A Manual J calculation typically produces a number 10 to 20 percent different from the simple square-footage estimate, sometimes more in homes with unusual features like large window walls, cathedral ceilings, or sunrooms. If you’re investing in a new electric furnace, asking your installer to run a Manual J is the single best way to avoid paying for too much or too little capacity. Many reputable HVAC companies include this calculation as part of their quoting process.
Electrical Requirements to Plan For
Electric furnaces draw significant power, and your home’s electrical panel needs to support it. The amp draw and breaker requirements scale with the furnace size:
- 10 kW furnace: draws roughly 45–50 amps, requires a 60-amp double-pole breaker and 6 AWG copper wiring
- 15 kW furnace: draws roughly 65–75 amps, requires an 80-amp double-pole breaker and 4 AWG copper wiring
- 20 kW furnace: draws roughly 90–100 amps, requires a 100-amp double-pole breaker and 2 AWG copper wiring
If you’re upgrading from a gas furnace or stepping up to a larger electric unit, your existing electrical panel may not have room for the required breaker. Homes with older 100-amp or 150-amp panels sometimes need a panel upgrade to accommodate a 15 kW or 20 kW furnace alongside their other electrical loads. This is worth checking early in the process, since a panel upgrade adds cost and lead time to the project.
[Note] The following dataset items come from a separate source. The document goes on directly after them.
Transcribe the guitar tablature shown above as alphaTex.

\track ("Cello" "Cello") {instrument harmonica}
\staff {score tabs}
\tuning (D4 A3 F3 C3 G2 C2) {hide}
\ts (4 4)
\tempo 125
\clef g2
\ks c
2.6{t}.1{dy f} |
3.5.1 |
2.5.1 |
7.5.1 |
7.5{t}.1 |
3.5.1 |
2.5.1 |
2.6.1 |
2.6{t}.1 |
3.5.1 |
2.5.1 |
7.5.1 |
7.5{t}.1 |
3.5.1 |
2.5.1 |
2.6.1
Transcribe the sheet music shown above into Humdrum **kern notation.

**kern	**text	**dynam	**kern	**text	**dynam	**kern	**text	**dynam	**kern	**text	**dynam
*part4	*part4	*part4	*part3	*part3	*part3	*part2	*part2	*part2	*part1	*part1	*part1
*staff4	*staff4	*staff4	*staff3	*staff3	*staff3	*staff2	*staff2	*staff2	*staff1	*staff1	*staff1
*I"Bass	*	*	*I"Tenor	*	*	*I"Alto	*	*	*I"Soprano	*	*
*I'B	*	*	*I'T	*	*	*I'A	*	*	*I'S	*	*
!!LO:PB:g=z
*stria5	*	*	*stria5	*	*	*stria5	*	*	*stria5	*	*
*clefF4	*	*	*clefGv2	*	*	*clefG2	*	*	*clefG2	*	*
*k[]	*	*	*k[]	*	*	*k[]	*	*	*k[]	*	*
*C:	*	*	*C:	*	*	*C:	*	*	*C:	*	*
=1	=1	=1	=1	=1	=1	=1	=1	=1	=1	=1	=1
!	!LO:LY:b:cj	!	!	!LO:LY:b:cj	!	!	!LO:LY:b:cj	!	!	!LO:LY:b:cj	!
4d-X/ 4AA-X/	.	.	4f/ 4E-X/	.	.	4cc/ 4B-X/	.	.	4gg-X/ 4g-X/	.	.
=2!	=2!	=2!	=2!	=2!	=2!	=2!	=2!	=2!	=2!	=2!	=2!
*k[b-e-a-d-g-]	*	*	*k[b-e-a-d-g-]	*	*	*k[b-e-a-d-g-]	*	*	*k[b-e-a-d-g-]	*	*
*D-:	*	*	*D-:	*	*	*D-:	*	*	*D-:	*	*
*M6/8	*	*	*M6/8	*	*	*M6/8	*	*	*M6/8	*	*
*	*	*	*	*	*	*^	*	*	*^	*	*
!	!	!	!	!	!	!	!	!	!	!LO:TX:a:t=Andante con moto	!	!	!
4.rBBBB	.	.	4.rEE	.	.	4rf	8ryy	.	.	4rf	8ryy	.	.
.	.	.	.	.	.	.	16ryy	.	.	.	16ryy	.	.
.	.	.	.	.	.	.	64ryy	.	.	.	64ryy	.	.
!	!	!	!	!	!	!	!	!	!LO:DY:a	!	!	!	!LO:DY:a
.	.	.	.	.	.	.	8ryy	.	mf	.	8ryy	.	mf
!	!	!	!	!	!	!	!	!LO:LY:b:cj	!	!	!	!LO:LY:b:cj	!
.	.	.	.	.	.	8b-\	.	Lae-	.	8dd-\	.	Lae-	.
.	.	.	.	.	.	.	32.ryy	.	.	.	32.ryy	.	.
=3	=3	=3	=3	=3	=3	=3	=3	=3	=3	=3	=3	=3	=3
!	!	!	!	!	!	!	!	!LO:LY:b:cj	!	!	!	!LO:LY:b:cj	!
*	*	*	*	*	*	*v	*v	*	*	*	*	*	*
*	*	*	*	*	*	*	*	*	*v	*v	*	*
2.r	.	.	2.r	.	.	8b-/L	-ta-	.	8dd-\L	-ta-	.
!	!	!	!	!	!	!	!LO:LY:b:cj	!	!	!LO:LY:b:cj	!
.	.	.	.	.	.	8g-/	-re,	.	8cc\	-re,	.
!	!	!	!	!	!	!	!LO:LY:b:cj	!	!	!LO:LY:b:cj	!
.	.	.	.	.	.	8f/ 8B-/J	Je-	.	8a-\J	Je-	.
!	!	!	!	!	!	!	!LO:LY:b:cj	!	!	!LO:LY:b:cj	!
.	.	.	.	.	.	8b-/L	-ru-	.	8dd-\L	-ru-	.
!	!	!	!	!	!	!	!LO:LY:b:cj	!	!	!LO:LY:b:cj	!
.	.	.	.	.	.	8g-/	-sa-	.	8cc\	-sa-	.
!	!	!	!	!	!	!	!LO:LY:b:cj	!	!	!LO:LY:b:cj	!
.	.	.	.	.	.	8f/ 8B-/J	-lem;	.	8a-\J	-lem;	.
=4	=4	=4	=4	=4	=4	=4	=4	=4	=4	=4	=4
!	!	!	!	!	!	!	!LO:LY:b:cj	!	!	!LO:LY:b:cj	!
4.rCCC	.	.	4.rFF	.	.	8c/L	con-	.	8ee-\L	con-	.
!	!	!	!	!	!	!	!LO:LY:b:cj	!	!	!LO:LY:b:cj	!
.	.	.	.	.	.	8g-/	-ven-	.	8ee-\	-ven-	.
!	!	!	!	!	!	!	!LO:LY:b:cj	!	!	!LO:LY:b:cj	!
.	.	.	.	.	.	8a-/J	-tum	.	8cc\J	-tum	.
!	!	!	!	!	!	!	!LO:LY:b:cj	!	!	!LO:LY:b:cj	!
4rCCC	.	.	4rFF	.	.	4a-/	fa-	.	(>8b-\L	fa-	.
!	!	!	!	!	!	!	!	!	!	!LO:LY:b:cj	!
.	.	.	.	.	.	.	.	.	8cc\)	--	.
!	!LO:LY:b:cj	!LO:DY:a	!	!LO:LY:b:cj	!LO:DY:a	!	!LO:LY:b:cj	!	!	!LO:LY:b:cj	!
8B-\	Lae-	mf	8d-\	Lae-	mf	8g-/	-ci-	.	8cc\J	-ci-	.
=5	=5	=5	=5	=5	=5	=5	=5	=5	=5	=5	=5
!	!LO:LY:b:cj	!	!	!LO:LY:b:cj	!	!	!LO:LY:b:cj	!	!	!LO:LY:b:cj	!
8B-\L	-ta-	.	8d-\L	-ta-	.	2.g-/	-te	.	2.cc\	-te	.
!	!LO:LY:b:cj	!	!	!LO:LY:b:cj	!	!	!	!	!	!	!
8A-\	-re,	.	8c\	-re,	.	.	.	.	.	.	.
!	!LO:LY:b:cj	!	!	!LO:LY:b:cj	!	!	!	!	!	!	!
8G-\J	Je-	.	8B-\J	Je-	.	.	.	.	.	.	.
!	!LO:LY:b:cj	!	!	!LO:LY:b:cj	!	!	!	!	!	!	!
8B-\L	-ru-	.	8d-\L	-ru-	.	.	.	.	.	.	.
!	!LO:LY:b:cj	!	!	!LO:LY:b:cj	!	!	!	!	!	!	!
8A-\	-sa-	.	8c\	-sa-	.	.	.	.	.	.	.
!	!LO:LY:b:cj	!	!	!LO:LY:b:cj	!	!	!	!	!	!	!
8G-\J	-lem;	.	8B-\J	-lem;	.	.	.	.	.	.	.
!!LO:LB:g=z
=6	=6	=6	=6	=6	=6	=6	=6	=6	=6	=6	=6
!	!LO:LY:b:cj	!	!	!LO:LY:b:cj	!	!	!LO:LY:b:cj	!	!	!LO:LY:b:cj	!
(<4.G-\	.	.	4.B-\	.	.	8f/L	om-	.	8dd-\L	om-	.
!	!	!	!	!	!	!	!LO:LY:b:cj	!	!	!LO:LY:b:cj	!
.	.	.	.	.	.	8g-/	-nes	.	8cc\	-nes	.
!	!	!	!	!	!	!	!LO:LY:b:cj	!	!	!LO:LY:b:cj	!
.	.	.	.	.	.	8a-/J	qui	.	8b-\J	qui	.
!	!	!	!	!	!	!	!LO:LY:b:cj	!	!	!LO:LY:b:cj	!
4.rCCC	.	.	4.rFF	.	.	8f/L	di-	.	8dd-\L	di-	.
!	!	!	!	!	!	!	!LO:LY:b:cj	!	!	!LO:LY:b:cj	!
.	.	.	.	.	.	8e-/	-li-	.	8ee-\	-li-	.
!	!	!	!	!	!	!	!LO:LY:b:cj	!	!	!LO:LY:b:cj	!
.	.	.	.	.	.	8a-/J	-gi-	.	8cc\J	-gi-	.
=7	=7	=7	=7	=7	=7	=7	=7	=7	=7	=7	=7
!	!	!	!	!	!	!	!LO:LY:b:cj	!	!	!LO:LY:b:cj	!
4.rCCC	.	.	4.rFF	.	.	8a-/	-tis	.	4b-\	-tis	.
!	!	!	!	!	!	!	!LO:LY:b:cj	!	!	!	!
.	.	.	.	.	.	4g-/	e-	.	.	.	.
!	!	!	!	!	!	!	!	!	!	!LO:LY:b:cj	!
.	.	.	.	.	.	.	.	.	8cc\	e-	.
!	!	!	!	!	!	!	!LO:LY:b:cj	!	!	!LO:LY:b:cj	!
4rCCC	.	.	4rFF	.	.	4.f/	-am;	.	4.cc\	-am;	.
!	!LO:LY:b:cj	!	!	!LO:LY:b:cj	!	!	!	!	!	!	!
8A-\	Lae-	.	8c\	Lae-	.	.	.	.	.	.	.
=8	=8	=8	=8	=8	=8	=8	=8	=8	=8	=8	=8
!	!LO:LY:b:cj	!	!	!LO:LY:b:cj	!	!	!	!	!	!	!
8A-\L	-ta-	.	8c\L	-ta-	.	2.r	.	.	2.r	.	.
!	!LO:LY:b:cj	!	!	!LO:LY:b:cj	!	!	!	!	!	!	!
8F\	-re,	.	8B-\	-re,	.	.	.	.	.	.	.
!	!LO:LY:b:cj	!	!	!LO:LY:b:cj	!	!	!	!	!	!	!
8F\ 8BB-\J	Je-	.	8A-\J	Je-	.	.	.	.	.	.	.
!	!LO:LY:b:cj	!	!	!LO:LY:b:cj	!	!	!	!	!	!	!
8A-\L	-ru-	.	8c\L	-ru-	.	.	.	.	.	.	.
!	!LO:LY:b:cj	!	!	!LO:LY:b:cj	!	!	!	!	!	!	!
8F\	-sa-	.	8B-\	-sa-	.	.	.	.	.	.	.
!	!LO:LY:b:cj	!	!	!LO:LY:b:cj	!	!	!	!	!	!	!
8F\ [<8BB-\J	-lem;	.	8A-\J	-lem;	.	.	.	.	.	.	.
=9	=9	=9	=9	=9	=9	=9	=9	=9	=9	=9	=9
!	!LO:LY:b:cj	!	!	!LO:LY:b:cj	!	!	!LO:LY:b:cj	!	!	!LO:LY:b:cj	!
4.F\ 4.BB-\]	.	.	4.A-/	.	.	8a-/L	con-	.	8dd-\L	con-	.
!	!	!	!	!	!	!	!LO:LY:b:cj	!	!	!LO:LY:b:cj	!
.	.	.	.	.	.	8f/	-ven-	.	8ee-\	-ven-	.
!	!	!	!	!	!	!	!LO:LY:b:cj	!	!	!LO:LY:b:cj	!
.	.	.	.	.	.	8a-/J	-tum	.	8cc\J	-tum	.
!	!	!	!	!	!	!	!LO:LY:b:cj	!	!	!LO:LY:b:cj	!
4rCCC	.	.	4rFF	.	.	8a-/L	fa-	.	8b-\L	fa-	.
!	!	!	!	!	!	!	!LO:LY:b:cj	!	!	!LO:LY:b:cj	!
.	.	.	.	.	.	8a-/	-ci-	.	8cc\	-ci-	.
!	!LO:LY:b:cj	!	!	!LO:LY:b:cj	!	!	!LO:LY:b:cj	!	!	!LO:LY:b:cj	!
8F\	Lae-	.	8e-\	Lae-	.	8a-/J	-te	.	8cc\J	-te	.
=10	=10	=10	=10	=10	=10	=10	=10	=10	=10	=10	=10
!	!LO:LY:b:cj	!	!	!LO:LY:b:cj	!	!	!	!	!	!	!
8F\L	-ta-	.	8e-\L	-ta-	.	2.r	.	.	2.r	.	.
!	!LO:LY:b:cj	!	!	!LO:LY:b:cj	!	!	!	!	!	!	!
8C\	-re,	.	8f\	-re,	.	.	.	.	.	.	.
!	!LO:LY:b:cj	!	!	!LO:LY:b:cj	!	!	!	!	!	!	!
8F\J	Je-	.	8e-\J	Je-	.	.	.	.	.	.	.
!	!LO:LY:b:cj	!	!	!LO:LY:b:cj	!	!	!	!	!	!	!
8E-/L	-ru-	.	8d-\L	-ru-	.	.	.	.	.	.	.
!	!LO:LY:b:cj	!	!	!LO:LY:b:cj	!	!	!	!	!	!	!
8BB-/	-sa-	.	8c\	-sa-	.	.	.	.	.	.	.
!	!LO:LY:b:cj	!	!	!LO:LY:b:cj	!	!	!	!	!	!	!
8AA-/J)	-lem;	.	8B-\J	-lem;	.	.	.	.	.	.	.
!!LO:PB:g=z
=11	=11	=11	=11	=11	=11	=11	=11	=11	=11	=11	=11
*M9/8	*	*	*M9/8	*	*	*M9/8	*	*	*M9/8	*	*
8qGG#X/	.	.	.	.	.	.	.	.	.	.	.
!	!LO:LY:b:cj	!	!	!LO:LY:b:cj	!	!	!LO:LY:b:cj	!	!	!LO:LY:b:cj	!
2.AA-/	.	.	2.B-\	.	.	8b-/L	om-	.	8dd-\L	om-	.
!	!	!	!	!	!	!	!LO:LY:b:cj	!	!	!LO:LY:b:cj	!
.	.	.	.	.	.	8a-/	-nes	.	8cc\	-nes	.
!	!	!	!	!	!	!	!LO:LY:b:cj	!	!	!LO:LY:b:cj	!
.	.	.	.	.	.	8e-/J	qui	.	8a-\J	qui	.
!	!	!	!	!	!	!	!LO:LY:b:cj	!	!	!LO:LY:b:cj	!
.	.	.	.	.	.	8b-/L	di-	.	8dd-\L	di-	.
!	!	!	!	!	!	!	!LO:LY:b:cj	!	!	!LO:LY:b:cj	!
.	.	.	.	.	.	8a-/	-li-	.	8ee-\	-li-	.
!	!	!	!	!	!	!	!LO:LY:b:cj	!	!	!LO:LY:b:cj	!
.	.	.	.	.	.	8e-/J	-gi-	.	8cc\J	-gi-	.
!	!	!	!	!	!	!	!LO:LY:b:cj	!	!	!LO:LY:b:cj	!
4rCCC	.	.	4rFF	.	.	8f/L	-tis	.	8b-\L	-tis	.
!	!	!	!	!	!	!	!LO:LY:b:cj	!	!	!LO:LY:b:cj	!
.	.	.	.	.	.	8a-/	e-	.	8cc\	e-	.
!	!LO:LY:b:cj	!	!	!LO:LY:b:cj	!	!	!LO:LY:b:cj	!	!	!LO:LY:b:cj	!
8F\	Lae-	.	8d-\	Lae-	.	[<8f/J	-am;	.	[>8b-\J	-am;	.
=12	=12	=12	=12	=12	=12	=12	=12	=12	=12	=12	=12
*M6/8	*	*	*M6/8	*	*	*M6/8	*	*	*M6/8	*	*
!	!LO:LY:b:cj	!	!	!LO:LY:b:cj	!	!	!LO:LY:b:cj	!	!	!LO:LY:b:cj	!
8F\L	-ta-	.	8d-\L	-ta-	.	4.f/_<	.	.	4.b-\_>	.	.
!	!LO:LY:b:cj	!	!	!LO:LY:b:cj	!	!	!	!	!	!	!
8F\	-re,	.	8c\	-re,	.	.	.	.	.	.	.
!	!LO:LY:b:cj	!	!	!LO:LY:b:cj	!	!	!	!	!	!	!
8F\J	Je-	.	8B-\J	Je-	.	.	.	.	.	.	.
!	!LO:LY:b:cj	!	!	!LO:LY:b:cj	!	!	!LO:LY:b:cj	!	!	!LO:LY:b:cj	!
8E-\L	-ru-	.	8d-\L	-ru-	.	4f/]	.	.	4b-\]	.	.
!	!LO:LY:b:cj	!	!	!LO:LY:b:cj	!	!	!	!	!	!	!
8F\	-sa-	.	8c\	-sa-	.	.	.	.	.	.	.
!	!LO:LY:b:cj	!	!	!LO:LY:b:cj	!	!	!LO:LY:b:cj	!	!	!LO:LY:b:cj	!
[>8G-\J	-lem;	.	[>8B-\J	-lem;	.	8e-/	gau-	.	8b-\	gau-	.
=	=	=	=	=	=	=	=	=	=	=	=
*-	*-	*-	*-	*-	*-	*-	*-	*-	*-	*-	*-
Airflow and Ductwork Compatibility
A furnace can only heat your home effectively if it can push enough air through the duct system. Electric furnaces need roughly 150 cubic feet per minute (CFM) of airflow for every 10,000 BTU of output. A 15 kW unit producing about 51,000 BTU needs approximately 750 CFM, while a 20 kW unit needs around 1,000 CFM.
If your existing ductwork was designed for a smaller system, upgrading to a significantly larger furnace without modifying the ducts can restrict airflow. This forces the blower to work harder, reduces efficiency, and can trigger safety shutoffs. An HVAC installer should evaluate your duct sizing as part of the furnace selection process, especially if you’re increasing capacity.
Typical Costs by Furnace Size
Electric furnaces are less expensive to purchase than gas furnaces, though they cost more to operate in most regions due to electricity prices. For the unit alone, expect to pay roughly $800 to $1,200 for a 10 kW model, $1,200 to $1,600 for 15 kW, and $1,600 to $2,000 for 20 kW. Installation adds to that, particularly if you need electrical panel work or duct modifications.
Monthly operating costs vary widely by electricity rate and how cold your winters get. As a rough guide, a 10 kW furnace typically costs $90 to $120 per month during the heating season, a 15 kW unit runs $120 to $160, and a 20 kW unit costs $150 to $200. These numbers assume average electricity rates, so check your local utility’s per-kilowatt-hour price to refine the estimate for your area.